Film zeigt Archivmaterial und persönliche Kommentare
Ruth Beckermann folgt den Monaten des Waldheim-Wahlkampfes chronologisch, mit einer präzisen Auswahl aus damals selbstgedrehten dokumentarischen Aufnahmen, Archivmaterial, zeitgenössischen Medienberichten. Mit persönlichen Kommentaren verleiht sie dem Film eine gewisse Lakonie. Etwa wenn sie nach Waldheims Ausführungen über Österreichs christliches Wertesystem vom alltäglichen Antisemitismus in den Schulen ihrer Kindheit erzählt. Oder wenn es darum geht, dass Waldheim stets verschwieg, dass er Mitglied des NS-Reiterbundes gewesen war, einem Teil der SA.

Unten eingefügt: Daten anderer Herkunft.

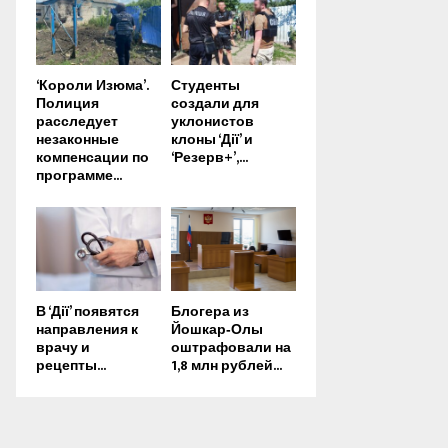
‘Короли Изюма’.
Студенты
Полиция
создали для
расследует
уклонистов
незаконные
клоны ‘Дії’ и
компенсации по
‘Резерв+’,...
программе...
В ‘Дії’ появятся
Блогера из
направления к
Йошкар‑Олы
врачу и
оштрафовали на
рецепты...
1,8 млн рублей...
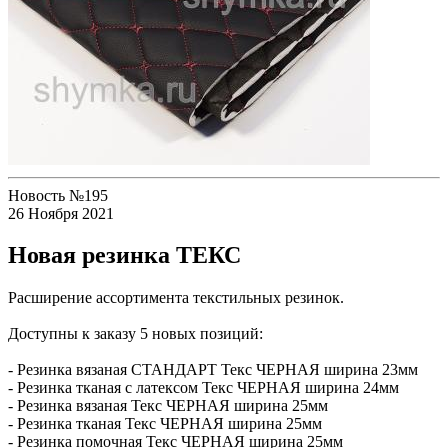
Новость №195
26 Ноября 2021
Новая резинка ТЕКС
Расширение ассортимента текстильных резинок.
Доступны к заказу 5 новых позиций:
- Резинка вязаная СТАНДАРТ Текс ЧЕРНАЯ ширина 23мм
- Резинка тканая с латексом Текс ЧЕРНАЯ ширина 24мм
- Резинка вязаная Текс ЧЕРНАЯ ширина 25мм
- Резинка тканая Текс ЧЕРНАЯ ширина 25мм
- Резинка помочная Текс ЧЕРНАЯ ширина 25мм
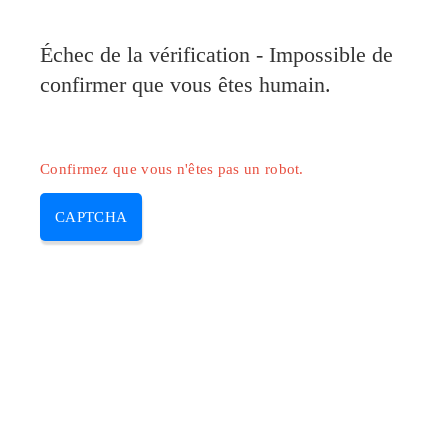
Échec de la vérification - Impossible de
confirmer que vous êtes humain.
Confirmez que vous n'êtes pas un robot.
CAPTCHA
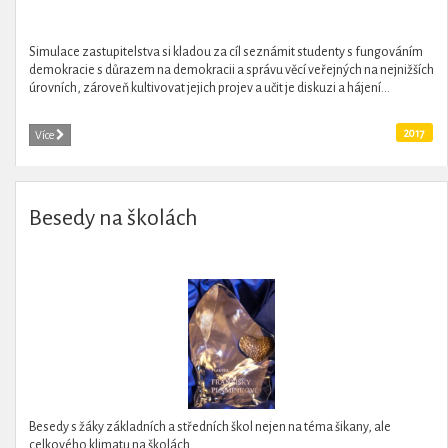
Simulace zastupitelstva si kladou za cíl seznámit studenty s fungováním
demokracie s důrazem na demokracii a správu věcí veřejných na nejnižších
úrovních, zároveň kultivovat jejich projev a učit je diskuzi a hájení...
2017
Více
Besedy na školách
Besedy s žáky základních a středních škol nejen na téma šikany, ale
celkového klimatu na školách.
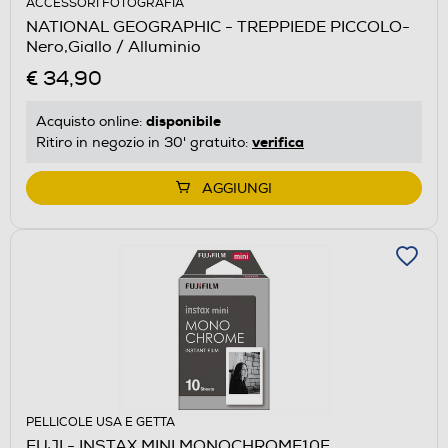
ACCESSORI FOTOGRAFIA
NATIONAL GEOGRAPHIC - TREPPIEDE PICCOLO-
Nero,Giallo / Alluminio
€ 34,90
disponibile
Acquisto online:
verifica
Ritiro in negozio in 30' gratuito:
AGGIUNGI
PELLICOLE USA E GETTA
FUJI - INSTAX MINI MONOCHROME10F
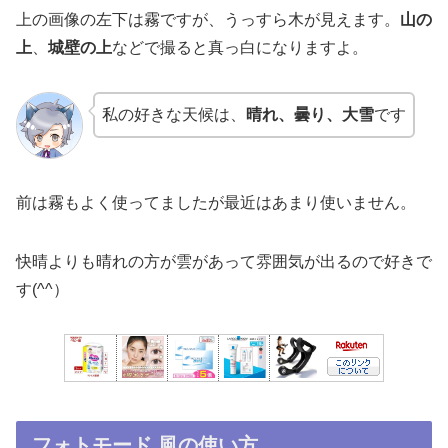
上の画像の左下は霧ですが、うっすら木が見えます。
山の
上
、
城壁の上
などで撮ると真っ白になりますよ。
私の好きな天候は、
晴れ、曇り、大雪
です
前は霧もよく使ってましたが最近はあまり使いません。
快晴よりも晴れの方が雲があって雰囲気が出るので好きで
す(^^）
フォトモード 風の使い方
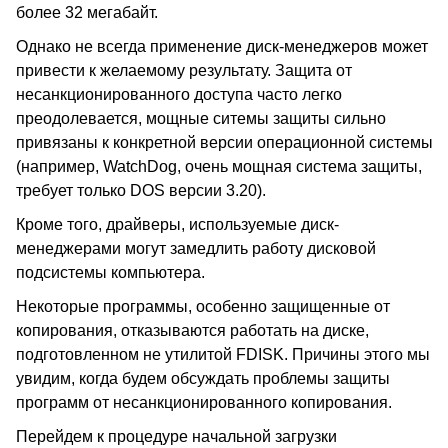
более 32 мегабайт.
Однако не всегда применение диск-менеджеров может
привести к желаемому результату. Защита от
несанкционированного доступа часто легко
преодолевается, мощные ситемы защиты сильно
привязаны к конкретной версии операционной системы
(например, WatchDog, очень мощная система защиты,
требует только DOS версии 3.20).
Кроме того, драйверы, используемые диск-
менеджерами могут замедлить работу дисковой
подсистемы компьютера.
Некоторые программы, особенно защищенные от
копирования, отказываются работать на диске,
подготовленном не утилитой FDISK. Причины этого мы
увидим, когда будем обсуждать проблемы защиты
программ от несанкционированного копирования.
Перейдем к процедуре начальной загрузки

Sobald Waldheim etwas nachgewiesen wird, folgt die fadenscheinige Erklärung. Als der Kandidat seine Anwesenheit auf dem Balkan nicht mehr bestreiten kann, bezeichnet er seine dortigen Aktivitäten während des Zweiten Weltkrieges als "korrekte, anständige Tätigkeit". Seine Äußerungen bilden eine ganze Phänomänologie der Verleugnung und Verdrängung - mit teilweise unfreiwillig komischen Auftritten im österreichischen Fernsehen.
"Keine mit Deutschland vergleichbare Aufarbeitung der Geschichte"

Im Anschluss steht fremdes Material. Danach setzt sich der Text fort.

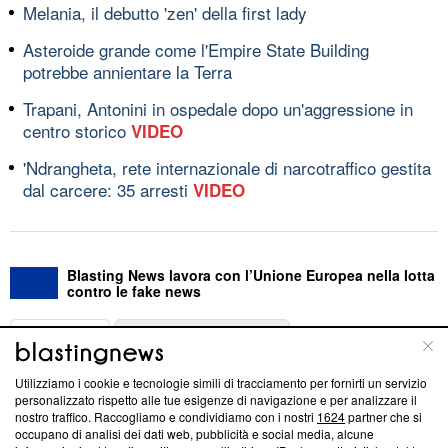
Melania, il debutto 'zen' della first lady
Asteroide grande come l'Empire State Building
potrebbe annientare la Terra
Trapani, Antonini in ospedale dopo un'aggressione in
centro storico
VIDEO
'Ndrangheta, rete internazionale di narcotraffico gestita
dal carcere: 35 arresti
VIDEO
Blasting News lavora con l’Unione Europea nella lotta
contro le fake news
ABOUT
LINEA EDITORIALE
Utilizziamo i cookie e tecnologie simili di tracciamento per fornirti un servizio
Questa sezione offre informazioni trasparenti su Blasting
personalizzato rispetto alle tue esigenze di navigazione e per analizzare il
nostro traffico. Raccogliamo e condividiamo con i nostri
1624
partner che si
News, sui nostri processi editoriali e su come ci impegniamo a
occupano di analisi dei dati web, pubblicità e social media, alcune
creare news di qualità. Inoltre, afferma la nostra aderenza a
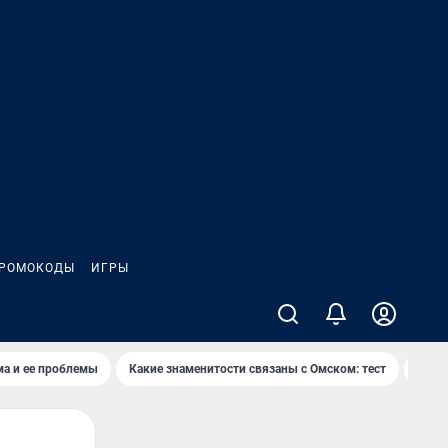
РОМОКОДЫ
ИГРЫ
ма и ее проблемы
Какие знаменитости связаны с Омском: тест
Дети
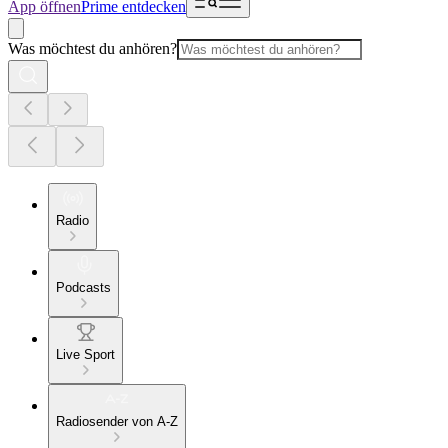
App öffnen
Prime entdecken
Was möchtest du anhören?
Radio
Podcasts
Live Sport
Radiosender von A-Z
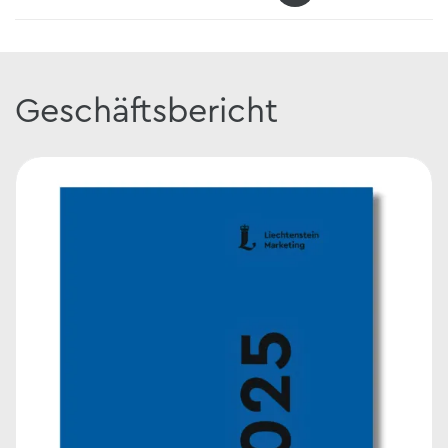
Geschäftsbericht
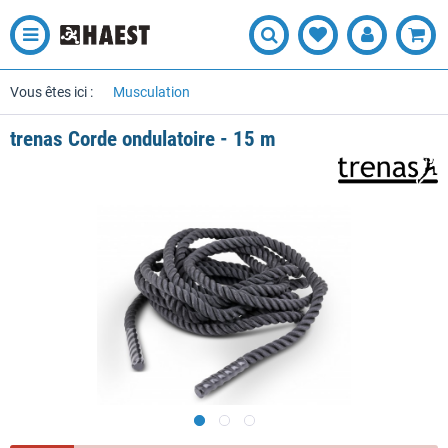
Vous êtes ici :
Musculation
trenas Corde ondulatoire - 15 m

In dem Film "Walheims Walzer" begegnet man einem Land, das in den achtziger Jahren immer noch in der Legende lebt, erstes Opfer des Nationalsozialismus gewesen zu sein. Bis heute gabe es in Österreich keine mit Deutschland vergleichbare Aufarbeitung der Geschichte. Michael Graff, Generalsekretär der Östereichischen Volkspartei ÖVP, sieht sich nicht einmal bemüssigt, seinen Antisemitismus zu verbergen: "Jetzt tun die ehrlosen Gesellen vom jüdischen Weltkongress alles, um Waldheim in Zusammenhang mit Kriegsverbrechen zu bringen."
"Waldheims Walzer" zeichnet eine Linie von den rechtspopulistischen Geschichtsverfälschungen von damals zu den Lügen von heute. Man erblickt in Ruth Beckermanns dokumentarischem Material die Konturen der österreichischen Gegenwart, in der Rechtspopulisten die Regierung mitstellen. Nach "Waldheims Walzer" fragt man sich nicht mehr, weshalb die Rechten wieder da sind - in Österreich waren sie nie weg.
[*] In einer früheren Version des Teasers hieß es versehentlich, dass Kurt Waldheim Ministerpräsident Österreichs gewesen wäre. Richtig ist Bundespräsident.